Cannabis legal: In these countries smoking pot is permitted

by Pramith

The purchase and possession of cannabis is to be permitted within limits according to plans of the federal government in 2024, cornerstones for a cannabis legalisation in Germany have been decided. However, whether these government plans are compatible with international and European legal rules is still open. What is the situation in Europe with regard to cannabis?

Europe – In these countries cannabis is legal

European countries have very different approaches to the recreational drug.

  • Netherlands: In the Netherlands, the sale of so-called soft drugs, i.e. cannabis, has been tolerated in coffee shops since 1976. Adults over the age of 18 are allowed to buy five grams per person per day and smoke joints. This makes the Netherlands a worldwide pioneer in toleration. However, the cultivation and wholesale of cannabis – with the exception of medical purposes and five plants for private consumption – is prohibited.
  • Supplying the coffee shops is thus illegal – the trade goes through criminals. A government initiative is currently underway to legalise the cultivation of cannabis for the outlets.
  • Italy: The new right-wing government under Prime Minister Giorgia Meloni is against cannabis legalisation. Italy’s politicians discussed the partial legalisation of cannabis in parliament’s justice committee last year. For private use, it should be allowed to grow up to four plants at home. Supporters collected hundreds of thousands of votes in autumn 2021 for a referendum to legalise the cultivation of the drug, but failed in the Constitutional Court.
  • Spain: Work is underway in Spain to legalise and regulate the use of cannabis for medical purposes. Parliament’s Health Committee passed an opinion in June 2022 calling on the government to take action within six months. However, the legalisation of recreational cannabis use was rejected.
  • France: Legalisation of cannabis is generally not in sight. However, a pilot project is underway for the medical use of the plant to treat serious illnesses.
  • Austria: Cannabis legalisation is currently ruled out in Austria. “We think this is the completely wrong way to go,” said Interior Minister Gerhard Karner (ÖVP). This means that the topic is off the table in the current ÖVP-Green coalition, despite the insistence of the Green junior partner. The SPÖ also rejects a complete liberalisation of private consumption. The Austrian Constitutional Court had only in the summer of 2022 rejected as futile the handling of an application by a man who had been caught with a joint by plainclothes police officers and wanted to sue.
  • Switzerland: Switzerland has recently relaxed its cannabis regulations: the ban on cannabis for medical purposes was lifted in August 2022. For certain diseases such as multiple sclerosis or chronic pain, doctors can prescribe cannabis medicines to those affected. In addition, several pilot projects for the distribution of cannabis for recreational purposes have been running recently. Cannabis products with less than one percent of the active ingredient tetrahydrocannabinol (THC) are not subject to the Narcotics Act in Switzerland and are freely available for purchase.
  • Czech Republic: Cultivation and possession of cannabis as an intoxicant are illegal. If it is a small amount for personal consumption, prosecution is usually waived. The decision on this is at the discretion of the judiciary. For medical purposes, cannabis has been available on prescription for a number of years.
  • Within the governing coalition, the Pirate Party advocates the legalisation of cannabis use. They argue for additional tax revenue for the state of up to 70 million euros annually. There are still differing opinions on this in the cabinet in Prague.
  • Luxembourg: Cannabis is not yet legal in Luxembourg. This was supposed to change as early as 2019, but the draft law was not ready in time. The latest target date is now 2021, but the new law will only apply to Luxembourgers.
  • Russia: Russia also sees the possession of marijuana as an administrative offence. The limit up to which you only have to expect a fine is six grams. Officially, however, the possession and consumption of marijuana is prohibited – this even applies to medical cannabis.

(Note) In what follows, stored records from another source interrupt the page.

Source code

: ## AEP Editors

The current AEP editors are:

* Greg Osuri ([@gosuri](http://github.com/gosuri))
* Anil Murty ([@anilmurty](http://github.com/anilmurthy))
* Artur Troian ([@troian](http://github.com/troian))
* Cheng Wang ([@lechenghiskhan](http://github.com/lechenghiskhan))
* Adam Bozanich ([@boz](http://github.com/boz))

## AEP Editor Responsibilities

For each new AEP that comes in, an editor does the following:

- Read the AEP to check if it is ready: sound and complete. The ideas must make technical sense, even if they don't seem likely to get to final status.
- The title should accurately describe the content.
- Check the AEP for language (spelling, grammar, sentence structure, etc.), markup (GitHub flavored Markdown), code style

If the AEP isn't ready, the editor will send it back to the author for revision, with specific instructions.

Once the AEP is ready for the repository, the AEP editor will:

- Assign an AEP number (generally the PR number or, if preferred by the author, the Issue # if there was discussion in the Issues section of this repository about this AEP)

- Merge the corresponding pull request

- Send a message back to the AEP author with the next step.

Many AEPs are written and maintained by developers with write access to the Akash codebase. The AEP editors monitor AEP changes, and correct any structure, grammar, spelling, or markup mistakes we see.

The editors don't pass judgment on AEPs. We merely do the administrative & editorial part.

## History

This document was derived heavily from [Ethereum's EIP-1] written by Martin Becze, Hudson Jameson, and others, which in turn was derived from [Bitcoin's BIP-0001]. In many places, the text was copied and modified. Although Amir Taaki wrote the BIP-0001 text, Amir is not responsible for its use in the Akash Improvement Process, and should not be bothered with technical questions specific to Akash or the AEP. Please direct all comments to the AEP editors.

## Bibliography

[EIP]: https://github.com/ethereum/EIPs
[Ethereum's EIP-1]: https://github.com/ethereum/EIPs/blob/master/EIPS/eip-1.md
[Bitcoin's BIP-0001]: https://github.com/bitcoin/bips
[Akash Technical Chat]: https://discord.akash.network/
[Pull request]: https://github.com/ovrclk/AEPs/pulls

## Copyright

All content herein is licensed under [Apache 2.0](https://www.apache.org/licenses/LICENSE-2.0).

Cannabis – legality and different laws

Some states have already completely legalised cannabis, but the legal situation differs greatly in some of these countries.

  • Uruguay: The South American country is a pioneer in cannabis legalisation. It is permitted to grow up to six plants – but you need a state permit beforehand. For private use, adults can freely buy up to 40 grams of marijuana per month in pharmacies.
  • USA: 48 of the 50 states allow the use of cannabis, but in most cases only for medical purposes. Smoking pot for pleasure is so far only allowed in Alaska, Colorado, Illinois, California, Maine, Massachusetts, Nevada, Oregon, Washington, Washington DC and Vermont.
  • In Colorado, not only is the purchase and consumption of hashish or marijuana permitted – limited to an amount of 28 grams per day. Hashish biscuits and chocolate may also be sold here. Visitors to the state are allowed to buy seven grams of the drug a day
  • Canada: Since autumn 2018, cannabis has been freely available to all Canadians, and consumption and possession are permitted. Previously, cannabis was only legal for medical purposes. Cannabis in food is still prohibited – this is also to change through a change in the law.